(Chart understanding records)
┏━━
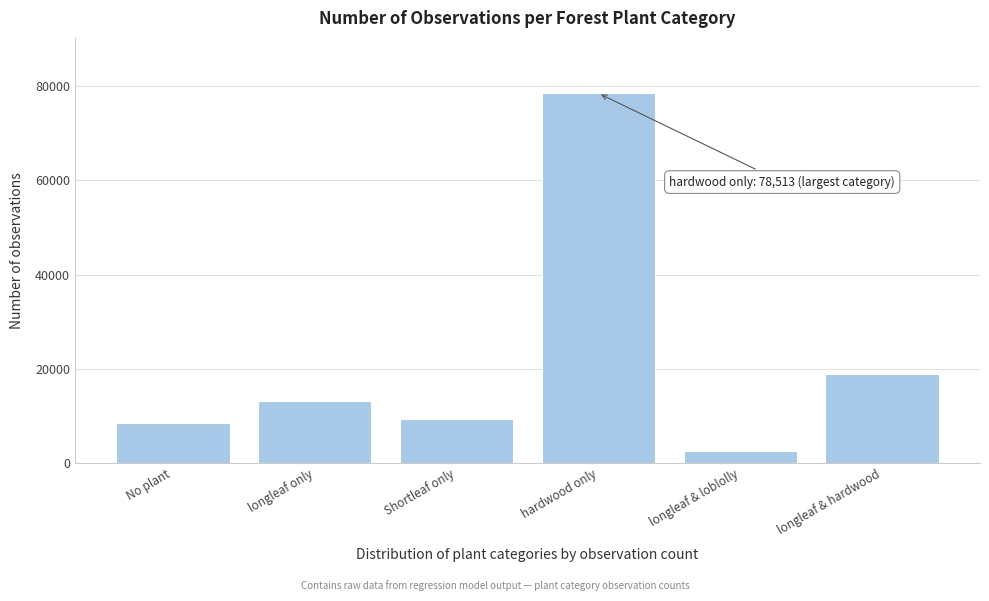

Reading left to right, extract all data points from this chart.

8428	13054	9255	78513	2454	18848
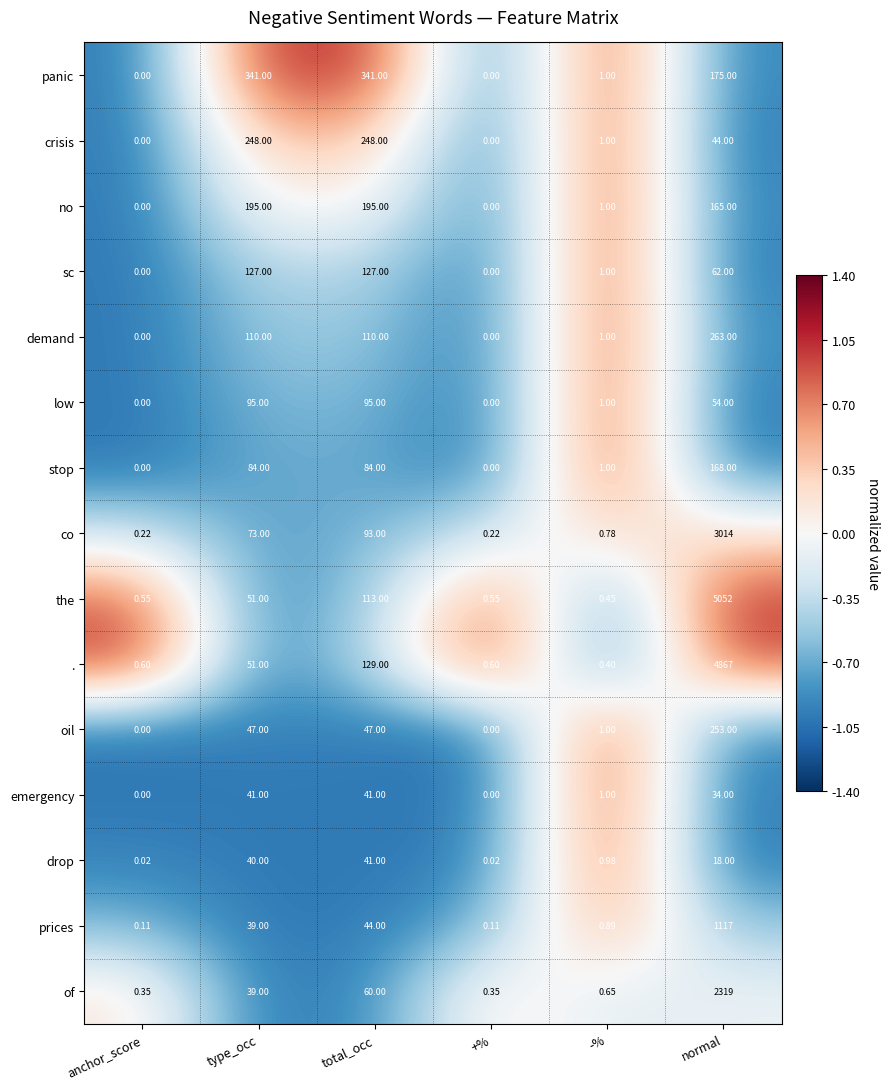

How many values in the demand series are below 110?

3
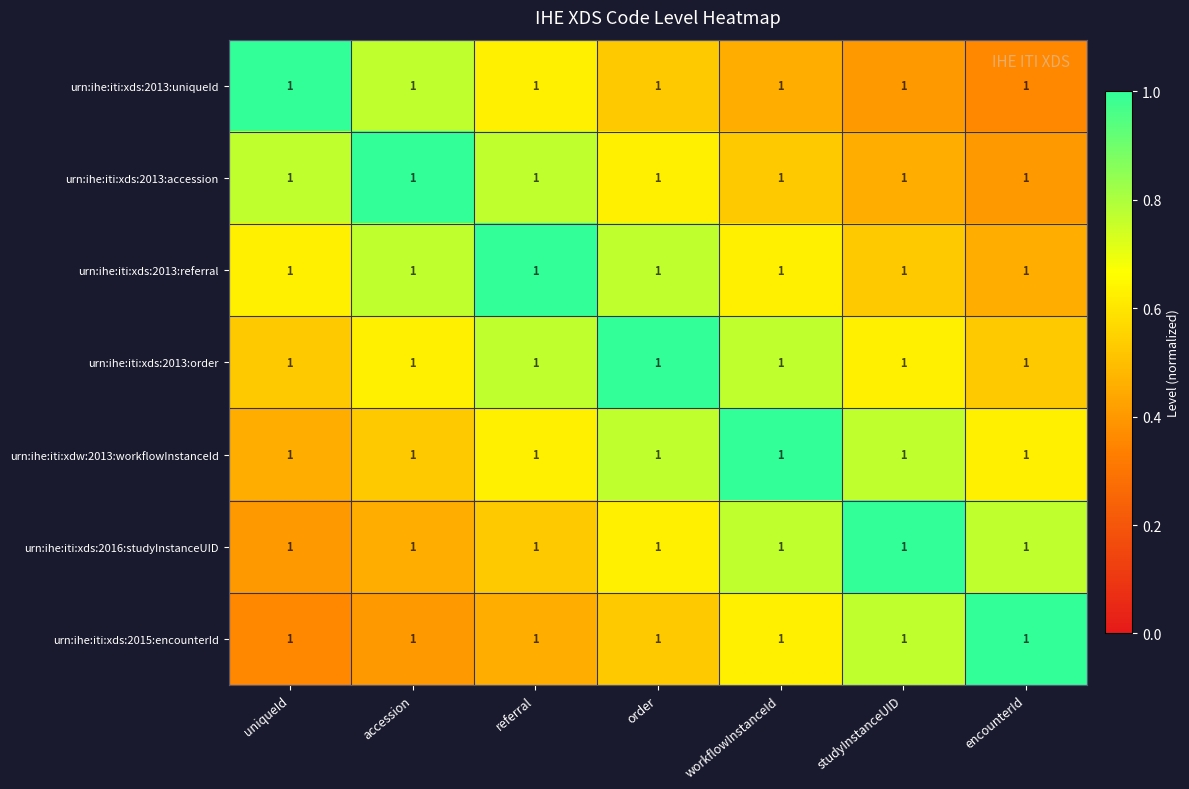

At how many categories does at least one series exceed 0?

7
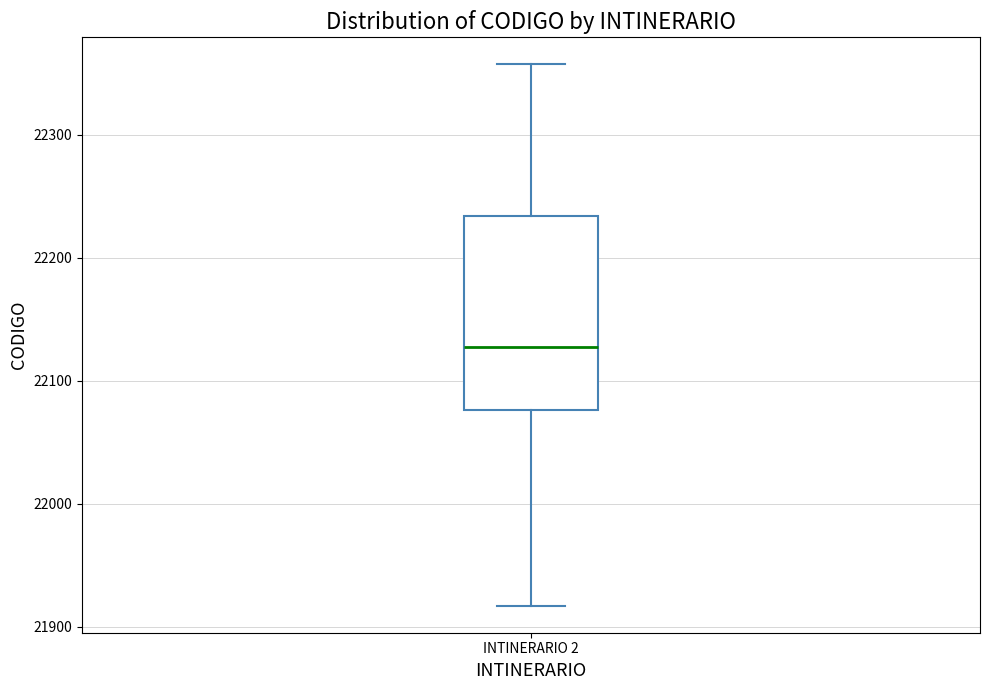

Where is the lower edge of the box for INTINERARIO 2 on the y-axis? The values are not printed on the chart, so give them approximately, as read against the axis.

22080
┗━━
_ABOUT THIS TASK:_ Pull out each line in the records above that contains the word "values". Case counts.

_ANSWER TO THE EXERCISE:_
How many values in the demand series are below 110?
Where is the lower edge of the box for INTINERARIO 2 on the y-axis? The values are not printed on the chart, so give them approximately, as read against the axis.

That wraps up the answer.